_Your instructions_
Everything from the line with "4px; top: 2px;" to the final line of the records should be reproduced word for word, with both of those lines kept.

_Data extracts_
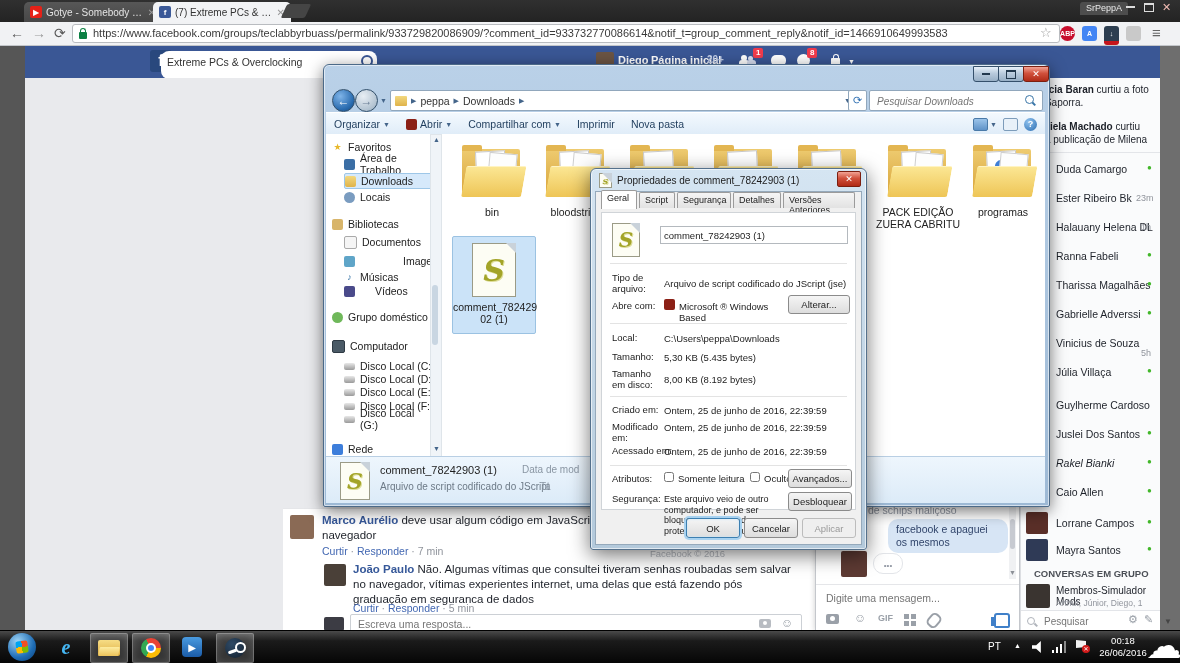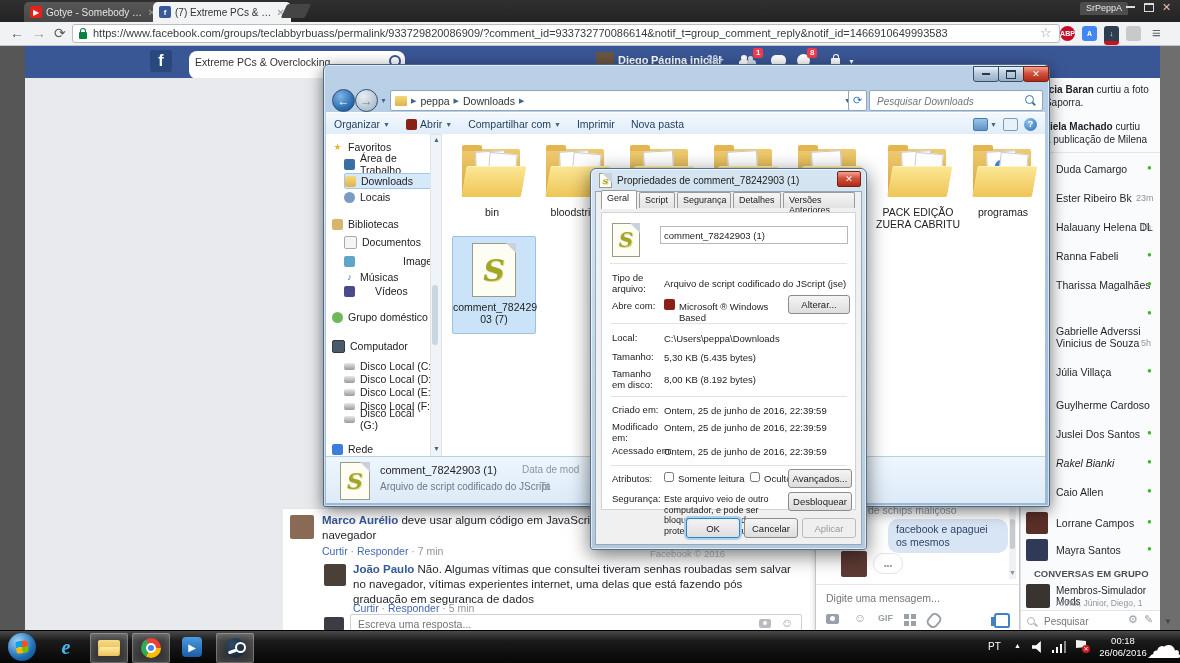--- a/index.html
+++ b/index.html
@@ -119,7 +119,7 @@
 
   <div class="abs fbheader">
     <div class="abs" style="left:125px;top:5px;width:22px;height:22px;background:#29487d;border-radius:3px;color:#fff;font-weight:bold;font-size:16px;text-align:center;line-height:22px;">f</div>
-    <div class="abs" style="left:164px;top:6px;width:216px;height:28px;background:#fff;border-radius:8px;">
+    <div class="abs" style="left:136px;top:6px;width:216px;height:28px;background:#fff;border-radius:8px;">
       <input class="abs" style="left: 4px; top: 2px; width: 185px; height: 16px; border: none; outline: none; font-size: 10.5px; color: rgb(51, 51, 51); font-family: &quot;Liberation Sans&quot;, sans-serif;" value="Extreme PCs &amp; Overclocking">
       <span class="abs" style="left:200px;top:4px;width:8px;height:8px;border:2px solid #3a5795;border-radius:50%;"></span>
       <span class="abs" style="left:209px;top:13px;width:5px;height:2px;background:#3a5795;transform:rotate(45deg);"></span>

_Reply_
       <input class="abs" style="left: 4px; top: 2px; width: 185px; height: 16px; border: none; outline: none; font-size: 10.5px; color: rgb(51, 51, 51); font-family: &quot;Liberation Sans&quot;, sans-serif;" value="Extreme PCs &amp; Overclocking">
       <span class="abs" style="left:200px;top:4px;width:8px;height:8px;border:2px solid #3a5795;border-radius:50%;"></span>
       <span class="abs" style="left:209px;top:13px;width:5px;height:2px;background:#3a5795;transform:rotate(45deg);"></span>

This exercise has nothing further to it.